Short problem:
Reproduce the data below, changing every "Transcribe" to "Write out" and keeping all other text the same.

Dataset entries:
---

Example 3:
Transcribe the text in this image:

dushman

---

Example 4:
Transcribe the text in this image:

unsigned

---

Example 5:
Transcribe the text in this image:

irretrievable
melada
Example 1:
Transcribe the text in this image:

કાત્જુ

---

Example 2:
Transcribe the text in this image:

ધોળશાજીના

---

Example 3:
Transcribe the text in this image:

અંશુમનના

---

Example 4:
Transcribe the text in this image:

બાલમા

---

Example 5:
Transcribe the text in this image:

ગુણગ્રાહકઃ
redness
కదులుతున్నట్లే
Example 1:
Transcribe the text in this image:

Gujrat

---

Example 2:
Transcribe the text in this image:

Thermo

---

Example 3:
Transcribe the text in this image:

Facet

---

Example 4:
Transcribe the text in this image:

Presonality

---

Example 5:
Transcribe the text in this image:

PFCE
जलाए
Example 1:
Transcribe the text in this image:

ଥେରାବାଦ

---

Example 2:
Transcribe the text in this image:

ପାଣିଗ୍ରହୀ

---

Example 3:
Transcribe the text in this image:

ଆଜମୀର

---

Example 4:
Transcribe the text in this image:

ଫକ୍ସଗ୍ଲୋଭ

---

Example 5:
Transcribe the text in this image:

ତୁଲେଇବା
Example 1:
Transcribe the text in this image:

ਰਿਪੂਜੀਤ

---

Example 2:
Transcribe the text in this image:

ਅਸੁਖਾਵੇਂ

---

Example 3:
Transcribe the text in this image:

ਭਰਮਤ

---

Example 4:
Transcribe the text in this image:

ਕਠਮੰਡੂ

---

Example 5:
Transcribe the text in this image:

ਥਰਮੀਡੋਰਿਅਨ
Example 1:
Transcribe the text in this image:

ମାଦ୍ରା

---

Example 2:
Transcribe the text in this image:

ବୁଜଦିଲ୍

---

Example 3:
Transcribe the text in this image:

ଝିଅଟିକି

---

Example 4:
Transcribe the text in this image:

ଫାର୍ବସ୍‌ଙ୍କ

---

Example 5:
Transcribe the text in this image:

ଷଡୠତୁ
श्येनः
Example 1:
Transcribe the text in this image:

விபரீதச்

Finished answer:
---

Example 3:
Write out the text in this image:

dushman

---

Example 4:
Write out the text in this image:

unsigned

---

Example 5:
Write out the text in this image:

irretrievable
melada
Example 1:
Write out the text in this image:

કાત્જુ

---

Example 2:
Write out the text in this image:

ધોળશાજીના

---

Example 3:
Write out the text in this image:

અંશુમનના

---

Example 4:
Write out the text in this image:

બાલમા

---

Example 5:
Write out the text in this image:

ગુણગ્રાહકઃ
redness
కదులుతున్నట్లే
Example 1:
Write out the text in this image:

Gujrat

---

Example 2:
Write out the text in this image:

Thermo

---

Example 3:
Write out the text in this image:

Facet

---

Example 4:
Write out the text in this image:

Presonality

---

Example 5:
Write out the text in this image:

PFCE
जलाए
Example 1:
Write out the text in this image:

ଥେରାବାଦ

---

Example 2:
Write out the text in this image:

ପାଣିଗ୍ରହୀ

---

Example 3:
Write out the text in this image:

ଆଜମୀର

---

Example 4:
Write out the text in this image:

ଫକ୍ସଗ୍ଲୋଭ

---

Example 5:
Write out the text in this image:

ତୁଲେଇବା
Example 1:
Write out the text in this image:

ਰਿਪੂਜੀਤ

---

Example 2:
Write out the text in this image:

ਅਸੁਖਾਵੇਂ

---

Example 3:
Write out the text in this image:

ਭਰਮਤ

---

Example 4:
Write out the text in this image:

ਕਠਮੰਡੂ

---

Example 5:
Write out the text in this image:

ਥਰਮੀਡੋਰਿਅਨ
Example 1:
Write out the text in this image:

ମାଦ୍ରା

---

Example 2:
Write out the text in this image:

ବୁଜଦିଲ୍

---

Example 3:
Write out the text in this image:

ଝିଅଟିକି

---

Example 4:
Write out the text in this image:

ଫାର୍ବସ୍‌ଙ୍କ

---

Example 5:
Write out the text in this image:

ଷଡୠତୁ
श्येनः
Example 1:
Write out the text in this image:

விபரீதச்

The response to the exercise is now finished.